Graham nodded. “That’s right sensible,” he said. “Not many folk take the long view of things.” He rubbed his hands together. “Would you like to give me a hand? I’d hate to drop one and scuff your floors.”

They set to it. Two of the brass-bound barrels went to the basement while the third was maneuvered behind the bar, through the kitchen, and into the pantry.

After that, the men made their way back to the common room, each on their own side of the bar. There was a moment of silence as Graham looked around the empty taproom. There were two fewer stools than there should be at the bar, and an empty space left by an absent table.

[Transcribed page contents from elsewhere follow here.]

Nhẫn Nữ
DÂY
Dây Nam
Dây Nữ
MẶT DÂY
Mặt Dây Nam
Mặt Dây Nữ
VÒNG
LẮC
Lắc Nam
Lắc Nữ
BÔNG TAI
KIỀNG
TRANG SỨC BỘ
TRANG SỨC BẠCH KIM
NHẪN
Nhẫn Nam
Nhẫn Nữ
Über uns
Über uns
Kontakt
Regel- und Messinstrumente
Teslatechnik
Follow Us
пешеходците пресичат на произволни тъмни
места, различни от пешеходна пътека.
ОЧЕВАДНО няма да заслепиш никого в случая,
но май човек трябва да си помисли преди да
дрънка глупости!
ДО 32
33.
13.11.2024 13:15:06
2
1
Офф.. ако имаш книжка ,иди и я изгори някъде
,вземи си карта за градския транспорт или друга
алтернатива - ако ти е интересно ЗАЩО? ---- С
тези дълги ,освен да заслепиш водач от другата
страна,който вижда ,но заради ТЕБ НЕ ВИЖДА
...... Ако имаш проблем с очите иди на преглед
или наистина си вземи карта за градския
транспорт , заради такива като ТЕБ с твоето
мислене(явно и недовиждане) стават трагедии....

In the orderly taproom these things were conspicuous as missing teeth.

Graham pulled his eyes from a well-scrubbed piece of floor near the bar. He reached into his pocket and brought out a pair of dull iron shims, his hand hardly shaking at all. “Bring me up a short beer, would you, Kote?” he asked, his voice rough. “I know it’s early, but I’ve got a long day ahead of me. I’m helping the Murrions bring their wheat in.”

The innkeeper drew the beer and handed it over silently. Graham drank half of it off in a long swallow. His eyes were red around the edges. “Bad business last night,” he said without making eye contact, then took another drink.

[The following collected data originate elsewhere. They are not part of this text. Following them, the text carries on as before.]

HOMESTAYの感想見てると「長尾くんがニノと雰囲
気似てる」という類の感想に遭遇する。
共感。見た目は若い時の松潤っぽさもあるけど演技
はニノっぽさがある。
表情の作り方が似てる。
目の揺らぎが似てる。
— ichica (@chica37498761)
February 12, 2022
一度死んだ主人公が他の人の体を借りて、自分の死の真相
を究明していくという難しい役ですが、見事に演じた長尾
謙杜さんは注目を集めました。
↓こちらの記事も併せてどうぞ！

Kote nodded. Bad business last night. Chances are, that would be all Graham had to say about the death of a man he had known his whole life. These folk knew all about death. They killed their own livestock. They died from fevers, falls, or broken bones gone sour. Death was like an unpleasant neighbor. You didn’t talk about him for fear he might hear you and decide to pay a visit.

Except for stories, of course. Tales of poisoned kings and duels and old wars were fine. They dressed death in foreign clothes and sent him far from your door. A chimney fire or the croup-cough were terrifying. But Gibea’s trial or the siege of Enfast, those were different. They were like prayers, like charms muttered late at night when you were walking alone in the dark. Stories were like ha’penny amulets you bought from a peddler, just in case.

“How long is that scribe fellow going to be around?” Graham asked after a moment, voice echoing in his mug. “Maybe I should get a bit of something writ up, just in case.” He frowned a bit. “My daddy always called them laying-down papers. Can’t remember what they’re really called.”